Le décret Lebrun, du nom du ministre social-chrétien de l’Enseignement supérieur, est ce texte qui vise à rationaliser le paysage de l’enseignement supérieur francophone. Concrètement, 113 établissements, répartis sur 150 sites, sont appelés à devenir 25 hautes écoles. Et le tout, dès l’automne 1995. La majorité des étudiants s’y opposent. Mais leur colère est plus profonde : depuis le printemps, les acteurs du supérieur réclament un refinancement de leur secteur.

Au fil des mois, la fronde n’a cessé de s’étendre, gagnant une large partie du monde de l’enseignement, l’opposition parlementaire, les milieux syndicaux… Les mécontents varient les méthodes : cartes blanches, interpellations, lobbying politique, et même piquets de grève. Mais en face, le camp gouvernemental se montre uni.  » La réforme est indispensable « , balance Patrick Moriau, fidèle du président socialiste Philippe Busquin.  » Des milliards ne vont pas tomber soudainement dans l’escarcelle de l’enseignement.  »

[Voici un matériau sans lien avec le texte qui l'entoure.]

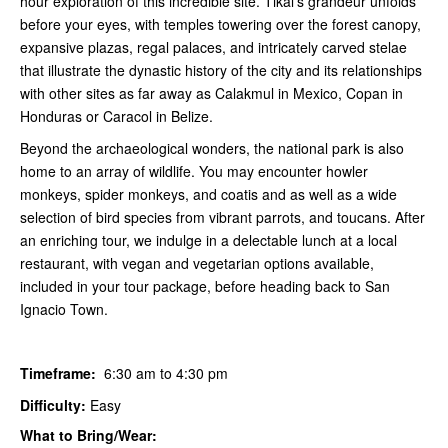
hour exploration of this incredible site. Tikal's grandeur unfolds
before your eyes, with temples towering over the forest canopy,
expansive plazas, regal palaces, and intricately carved stelae
that illustrate the dynastic history of the city and its relationships
with other sites as far away as Calakmul in Mexico, Copan in
Honduras or Caracol in Belize.
Beyond the archaeological wonders, the national park is also
home to an array of wildlife. You may encounter howler
monkeys, spider monkeys, and coatis and as well as a wide
selection of bird species from vibrant parrots, and toucans. After
an enriching tour, we indulge in a delectable lunch at a local
restaurant, with vegan and vegetarian options available,
included in your tour package, before heading back to San
Ignacio Town.
Timeframe:
6:30 am to 4:30 pm
Difficulty:
Easy
What to Bring/Wear:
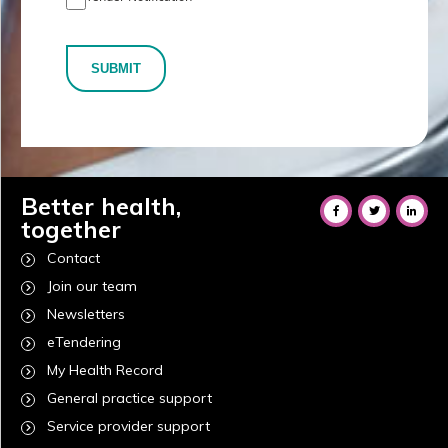
SUBMIT
Better health,
together
Contact
Join our team
Newsletters
eTendering
My Health Record
General practice support
Service provider support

Au-delà du fond se posent des questions de méthode. Et de pouvoir. Peut-on raisonnablement décréter sans tenir compte des principaux intéressés – les étudiants ? La FEF conteste. Et hausse le ton. Le 27 octobre, elle dégaine à nouveau : 30 000 étudiants défilent dans les rues de Liège. Le 9 novembre, ils sont 25 000 à Namur. Du lourd !

Laurette Onkelinx doit se mouiller. Publiquement, la ministre-présidente de la Communauté française annonce que des moyens seront débloqués pour favoriser la concertation. En outre, chaque établissement d’enseignement supérieur sera tenu de réserver un local aux étudiants. La FEF monte en puissance : c’est elle qui se voit chargée de superviser l’exécution des mesures.

Agée de 21 ans, la Fédération acquiert une légitimité accrue en cette année 1994. Certes, elle s’était déjà fait remarquer dans le passé par ses combats contre l’augmentation des minervals ou la défense des bourses d’études. Mais sans doute est-ce (seulement) à présent qu’elle devient l’incontournable interlocutrice du politique. Le président Philippe Henry, étudiant modèle, homme précis et rigoureux, devient une petite célébrité. Quand on lui demande ce qu’il fera plus tard, il dit espérer un métier  » utile « .

Le décret Lebrun sera finalement suspendu. Puis, remplacé par un texte davantage concerté. Mais le monde de l’enseignement demeurera sur le qui-vive. Après le décret Lebrun, c’est le plan Onkelinx qui mettra le feu aux poudres.